With President Kenyatta having fallen out with his deputy, strategists in the President’s camp believe Mr Odinga becomes the best alternative to stop Ruto’s ascent to power.
“I thank you because your former MP, Mzee Raila, stood for peace and after that we have experienced it thus development. Now where is the problem? Isn’t that what we want? And you want that good work to continue? Now the decision is yours. Will you make a wise decision?” President Kenyatta asked an ecstatic crowd in Kibra after opening two hospitals accompanied by Mr Odinga last week.
Mt Kenya turf
Jubilee’s nominated MP Maina Kamanda yesterday said President Kenyatta has an elaborate plan to kick out his deputy from his Mt Kenya turf.

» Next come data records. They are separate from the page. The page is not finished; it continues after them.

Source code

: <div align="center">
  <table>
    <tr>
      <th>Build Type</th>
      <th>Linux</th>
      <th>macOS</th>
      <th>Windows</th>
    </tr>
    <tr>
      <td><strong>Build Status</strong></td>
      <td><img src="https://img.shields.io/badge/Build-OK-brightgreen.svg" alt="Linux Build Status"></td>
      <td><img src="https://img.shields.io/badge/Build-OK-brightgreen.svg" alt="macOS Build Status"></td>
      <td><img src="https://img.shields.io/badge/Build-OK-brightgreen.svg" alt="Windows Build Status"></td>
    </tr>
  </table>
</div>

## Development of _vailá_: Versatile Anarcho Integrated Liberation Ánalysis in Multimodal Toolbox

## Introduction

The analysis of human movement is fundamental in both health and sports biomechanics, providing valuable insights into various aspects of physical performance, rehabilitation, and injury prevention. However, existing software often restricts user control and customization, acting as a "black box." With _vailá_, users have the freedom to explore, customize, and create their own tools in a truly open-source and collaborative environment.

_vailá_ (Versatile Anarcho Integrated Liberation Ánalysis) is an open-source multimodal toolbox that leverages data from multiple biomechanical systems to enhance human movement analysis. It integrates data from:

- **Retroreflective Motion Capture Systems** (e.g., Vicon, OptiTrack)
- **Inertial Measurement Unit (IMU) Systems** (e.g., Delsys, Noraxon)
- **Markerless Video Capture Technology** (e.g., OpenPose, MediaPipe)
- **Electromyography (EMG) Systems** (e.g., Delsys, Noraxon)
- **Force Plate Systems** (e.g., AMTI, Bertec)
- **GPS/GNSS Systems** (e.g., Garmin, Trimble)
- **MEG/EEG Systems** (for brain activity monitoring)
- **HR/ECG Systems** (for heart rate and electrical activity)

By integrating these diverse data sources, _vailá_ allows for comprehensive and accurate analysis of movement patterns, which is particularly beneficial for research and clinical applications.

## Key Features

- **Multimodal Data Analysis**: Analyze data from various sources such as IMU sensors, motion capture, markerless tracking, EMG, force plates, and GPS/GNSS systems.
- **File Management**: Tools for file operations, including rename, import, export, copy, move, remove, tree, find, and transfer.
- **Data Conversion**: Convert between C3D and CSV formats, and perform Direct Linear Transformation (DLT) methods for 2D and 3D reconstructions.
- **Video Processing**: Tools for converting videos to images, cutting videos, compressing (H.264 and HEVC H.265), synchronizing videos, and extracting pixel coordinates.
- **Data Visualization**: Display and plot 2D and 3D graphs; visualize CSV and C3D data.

“Believe me, the plot has thickened and he (Ruto) will only be left with paltry 20 per cent from the region come 2022. As much as some people despise Uhuru, the Kikuyu people know how far he has brought them and anybody dismissing Uhuru and his support is in for a big shock,” Mr Kamanda said.
A senior government official told Nation that whereas the President had not pronounced himself publicly on his preferred successor, Kenyans should “read between the lines on the indicative gestures.”
“Even though there are still many variables between now and next year, there have been indicative gestures from the President on his preferred successor,” the officials.